A new survey, sponsored by the University of Wisconsin-Madison’s E-Business Institute, reveals students’ preference for “lecture capture,” the technology that records, streams and stores what happens in the classroom for later viewing.   There’s more about the study here, with a focus on the financial costs to universities for doing this.  I’m skeptical about “lecture capture” technology as a workable solution for delivering useful content in a way that’s financially profitable.   Personally, I’m more interested in the bottom-up, DIY-side of what this means in terms of pedagogy and technology. 

First, in terms of the pedagogy, I see this trend converging with the shift in the use of PowerPoint that Jon was just pointing out here recently.   There’s an excellent piece in the current issue of Theory, Culture & Society by David Stark and Verena Paravel that makes a compelling argument for the visually-based (rather than text-based) use of “digital demonstration technologies” such as PowerPoint.  While Edward Tufte has been famously critical of PowerPoint as evil for the cognitive style that bullet points promote, Stark and Paravel argue that Tufte’s is not the last word.  They contend that demonstration and digital technology are interwoven with politics now in complex ways.  (And, as an aside,  I think it will be interesting to see how this trend transforms job talks and conference presentations in the future.)    What this means in the classroom, is that the really memorable lectures are no longer the “chalk and talk” (if they ever were), but the multimedia and image-driven lectures with minimal text.

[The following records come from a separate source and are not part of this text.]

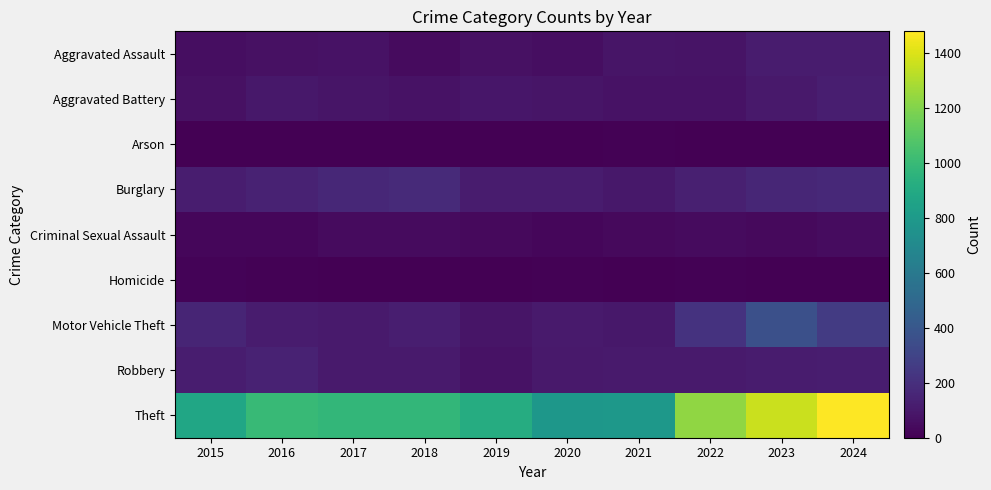

At which category is the sum across all series the highest?

2024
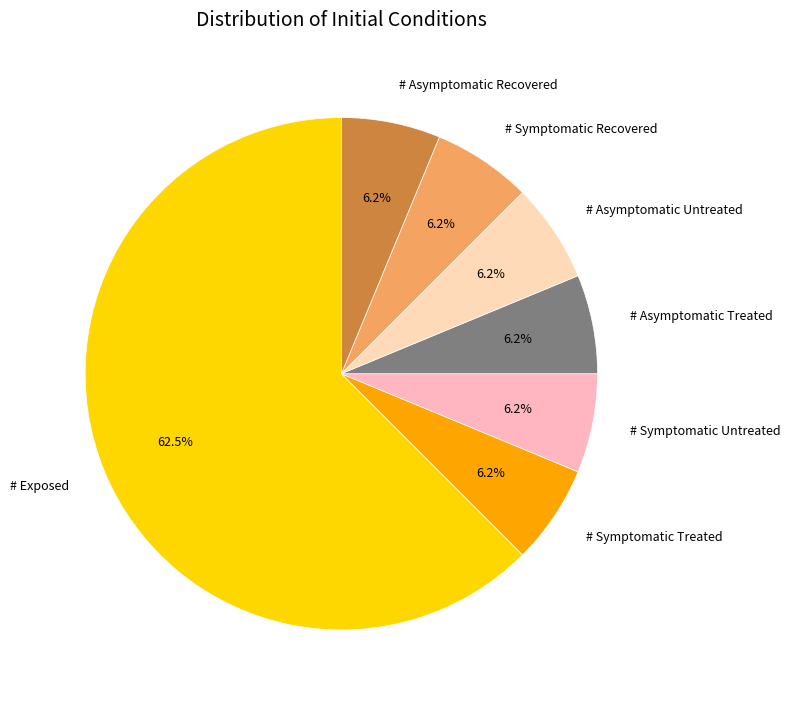

What percentage is the # Asymptomatic Untreated slice, to the nearest percent?

6%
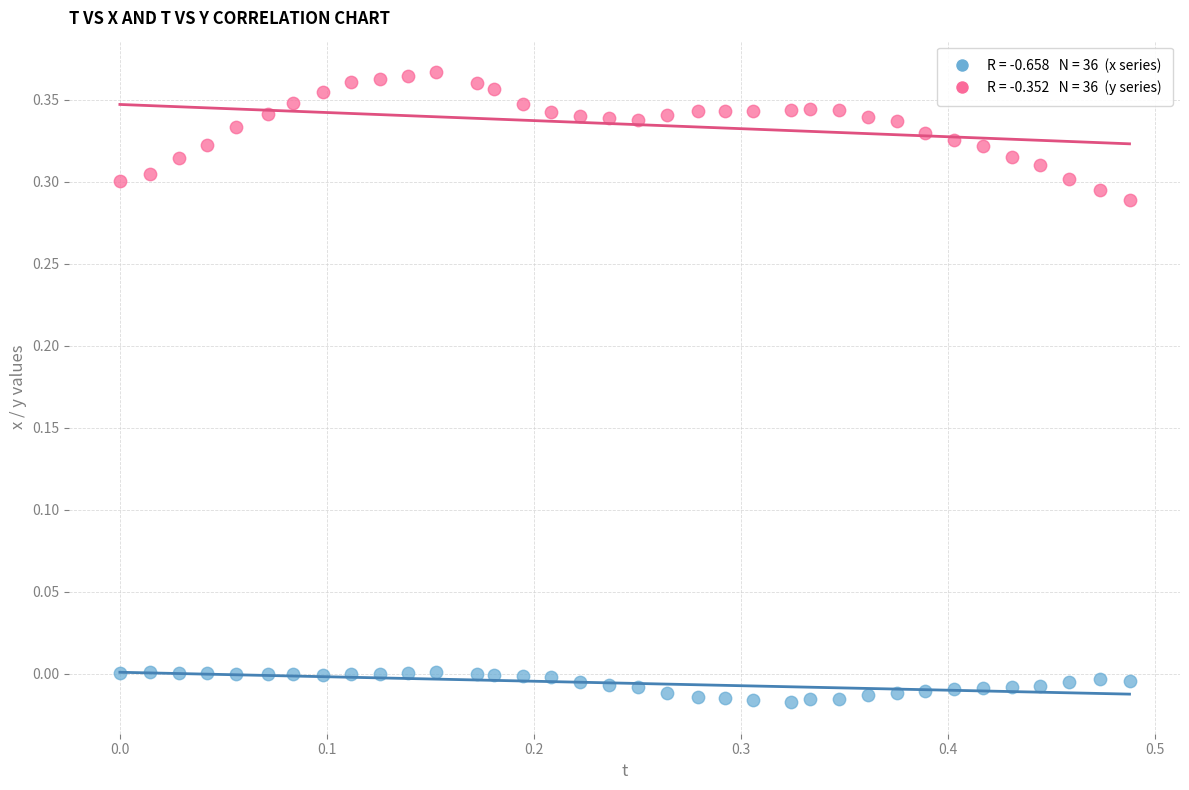

Across all data points, what is the range of X values (max minus min)?

0.5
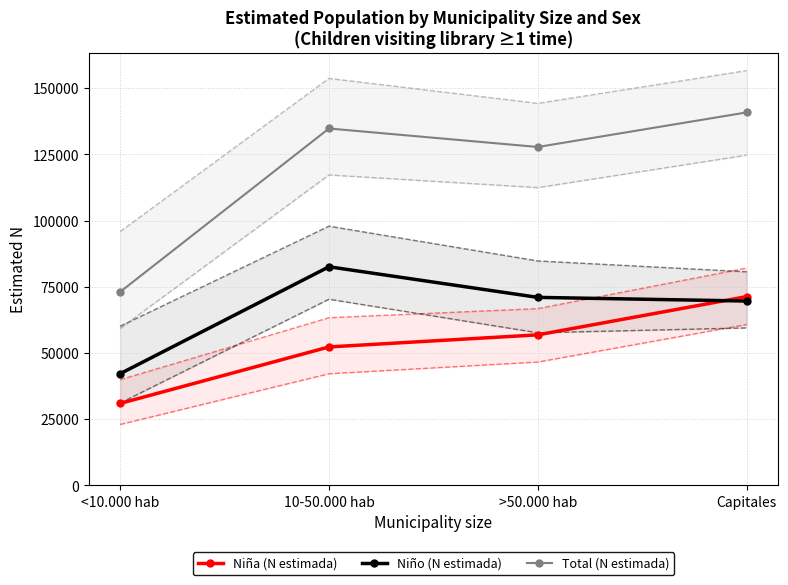

Reading left to right, transcribe all the data shown in this chart.

Niña (N estimada): 30899	52241	56810	71253
Niño (N estimada): 42125	82517	70960	69581
Total (N estimada): 73023	134757	127770	140834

And, there’s a growing body of evidence that text-plus-images is a powerful and effective.   For example, in his book, The Cambridge Handbook of Multimedia Learning, (Cambridge University Press, 2005, ISBN 0521838738), Richard E. Mayer reports on a decade of his research demonstrating that multimedia are effective in both learning and retention.   Mayer concludes graphics help text and that text plus animation is better than just text alone.

Someone who’s leading the way in this is Howard Rheingold, futurist and honorary sociologist.  Howard’s teaching now at Stanford and UC-Berkeley, and he’s sharing some of what goes on his classes over at his vlog.   He creates short “lectures” as video podcasts, and these are also available as download through iTunes.   Howard, who is a friend, has talked about what a thrill it’s been for him to get these videos on his iPhone.   It’s one of my goals (for the year, if not this semester) is to get at least one of my lectures into a downloadable video format.  Getting there is something else and that leads me to the second part that I find fascinating here, and that’s the tech-side.

How can sociologists, professors and interested academics DIY?  That is, how can the rest of us transform lectures into downloadable videos if they don’t have access to the kind of “lecture capture” technology asked about in the survey?  One way to do this is through iMovie or Final Cut Pro (FCP), both Apple software products for video editing.  For most sociologists and other academics without a strong background in media, putting a lecture on video and then editing it down can seem like a daunting task (FCP has a notoriously steep learning curve).    Another way is to take a visually-driven PowerPoint, import it into GarageBand (Apple’s audio recording program), and add audio on top of it.   It’s actually very simple to do, as a colleague explains in this piece.

In my view, the transformation in digital technologies and what Stark and Paravel call the “new morphology of demonstration,” is going to compel all of us to change what we do in front of the classroom and in front of academic audiences.